- Your objective
Go over the records and count each line that has the string "Обед". Give the number and nothing else.

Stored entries
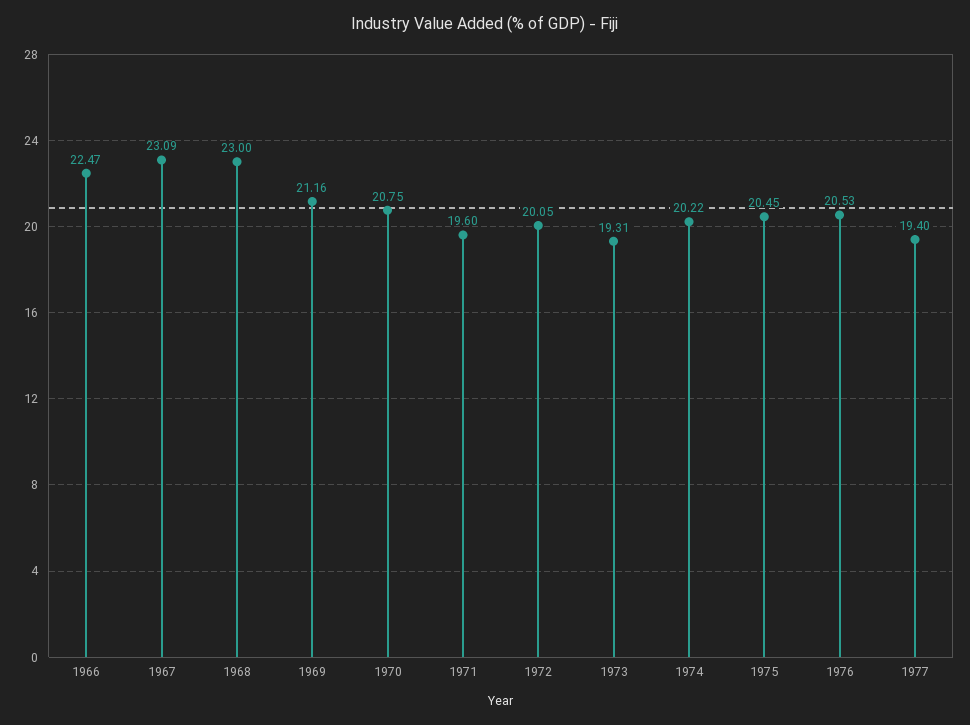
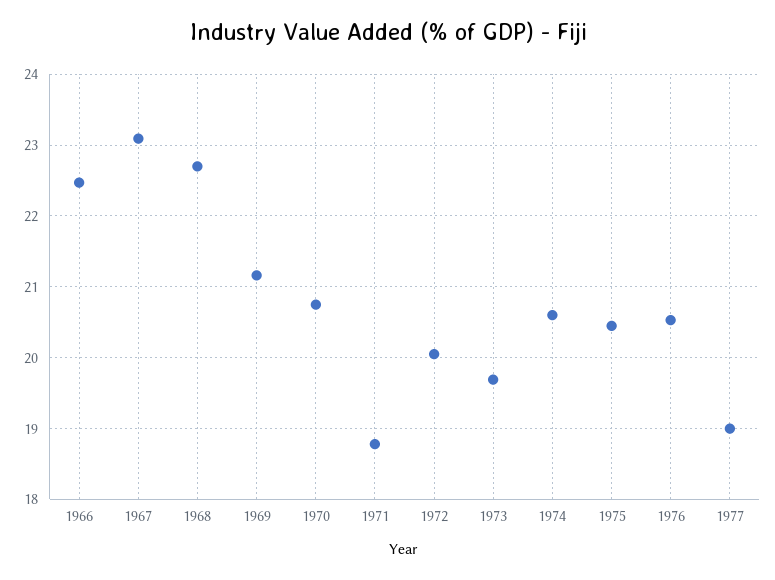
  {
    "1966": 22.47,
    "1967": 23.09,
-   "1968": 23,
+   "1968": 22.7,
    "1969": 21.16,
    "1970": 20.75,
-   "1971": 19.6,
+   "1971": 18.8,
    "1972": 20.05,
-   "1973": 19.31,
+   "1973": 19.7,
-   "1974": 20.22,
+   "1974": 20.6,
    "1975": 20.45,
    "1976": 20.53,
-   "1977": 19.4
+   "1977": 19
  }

==

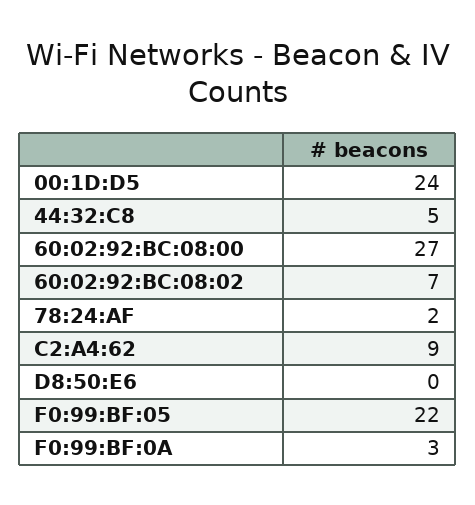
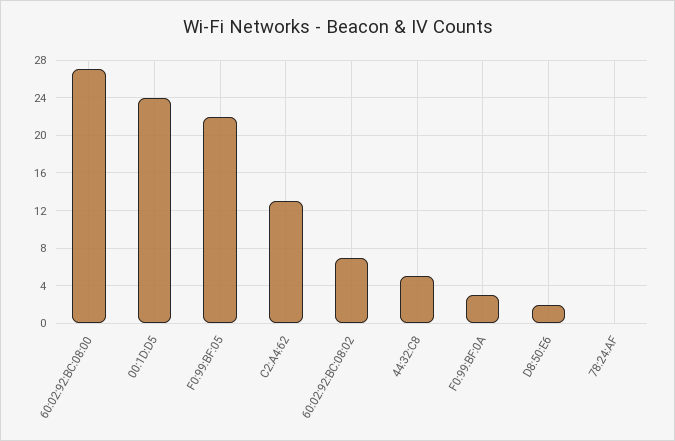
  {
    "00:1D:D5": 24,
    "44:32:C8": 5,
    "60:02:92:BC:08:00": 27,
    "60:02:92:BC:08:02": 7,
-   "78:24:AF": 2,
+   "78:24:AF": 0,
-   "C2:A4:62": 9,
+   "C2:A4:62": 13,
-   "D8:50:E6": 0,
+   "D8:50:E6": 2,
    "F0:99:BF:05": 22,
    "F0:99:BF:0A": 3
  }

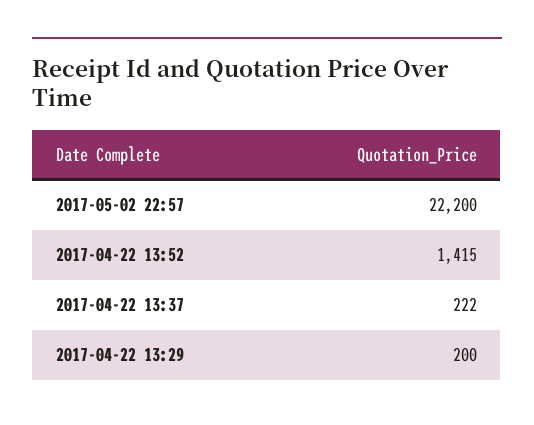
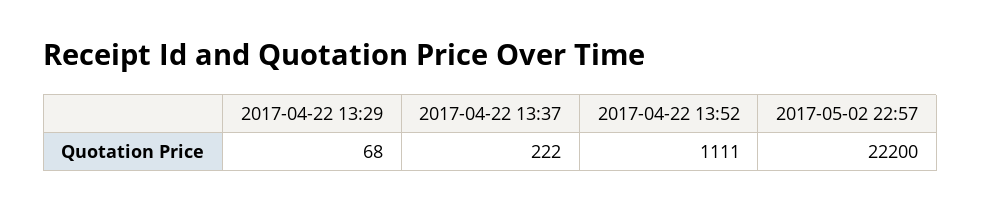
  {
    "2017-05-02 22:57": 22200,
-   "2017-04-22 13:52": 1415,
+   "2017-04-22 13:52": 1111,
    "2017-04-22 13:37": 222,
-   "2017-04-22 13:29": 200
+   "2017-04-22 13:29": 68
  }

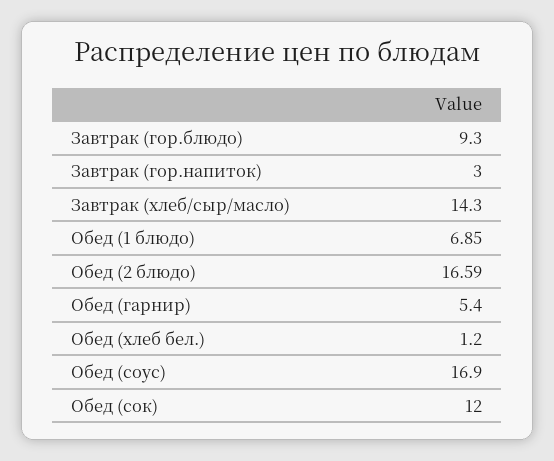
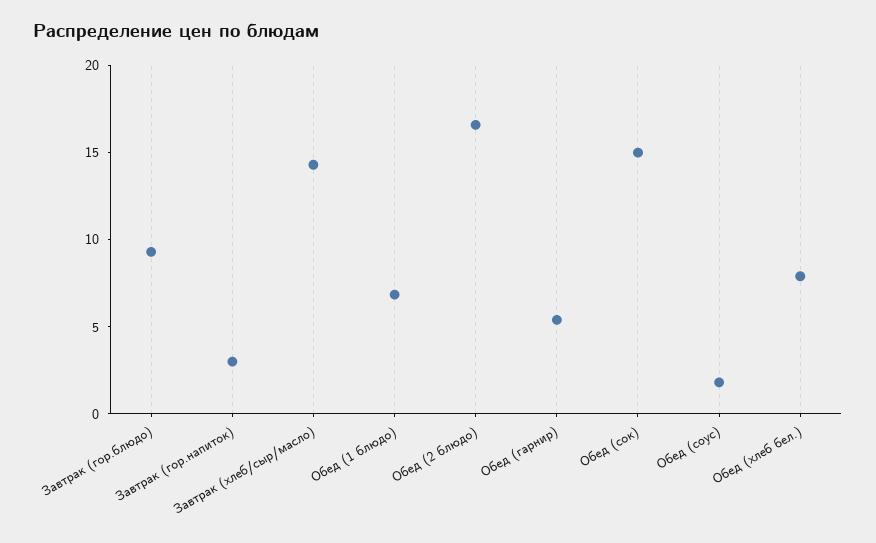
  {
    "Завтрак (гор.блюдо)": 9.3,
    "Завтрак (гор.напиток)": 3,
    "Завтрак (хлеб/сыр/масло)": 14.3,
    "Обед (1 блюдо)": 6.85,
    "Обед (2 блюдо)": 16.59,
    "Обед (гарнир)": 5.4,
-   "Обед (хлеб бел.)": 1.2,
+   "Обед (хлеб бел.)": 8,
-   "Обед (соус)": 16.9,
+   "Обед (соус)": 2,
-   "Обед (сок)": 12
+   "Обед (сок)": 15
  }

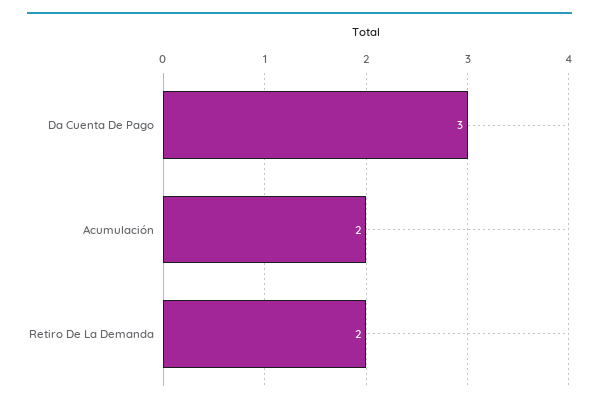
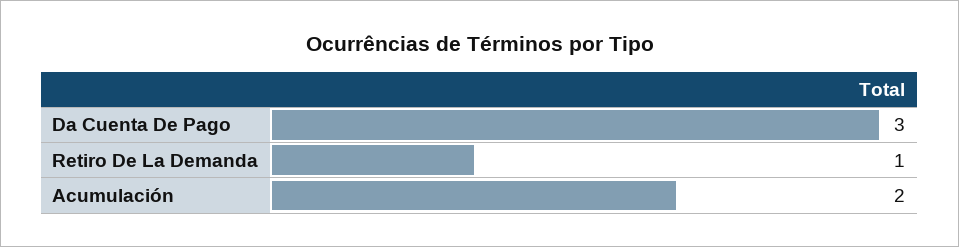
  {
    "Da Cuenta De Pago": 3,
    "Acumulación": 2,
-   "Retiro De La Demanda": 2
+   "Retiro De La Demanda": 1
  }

==

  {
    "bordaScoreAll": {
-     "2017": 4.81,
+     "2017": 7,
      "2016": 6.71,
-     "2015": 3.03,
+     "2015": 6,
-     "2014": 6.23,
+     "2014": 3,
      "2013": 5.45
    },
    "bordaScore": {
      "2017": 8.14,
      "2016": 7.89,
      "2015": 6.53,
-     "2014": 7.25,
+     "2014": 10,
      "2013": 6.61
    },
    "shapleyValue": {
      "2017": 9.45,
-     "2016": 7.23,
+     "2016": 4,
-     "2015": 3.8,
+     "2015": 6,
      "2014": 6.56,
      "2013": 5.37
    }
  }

- Response to the task
9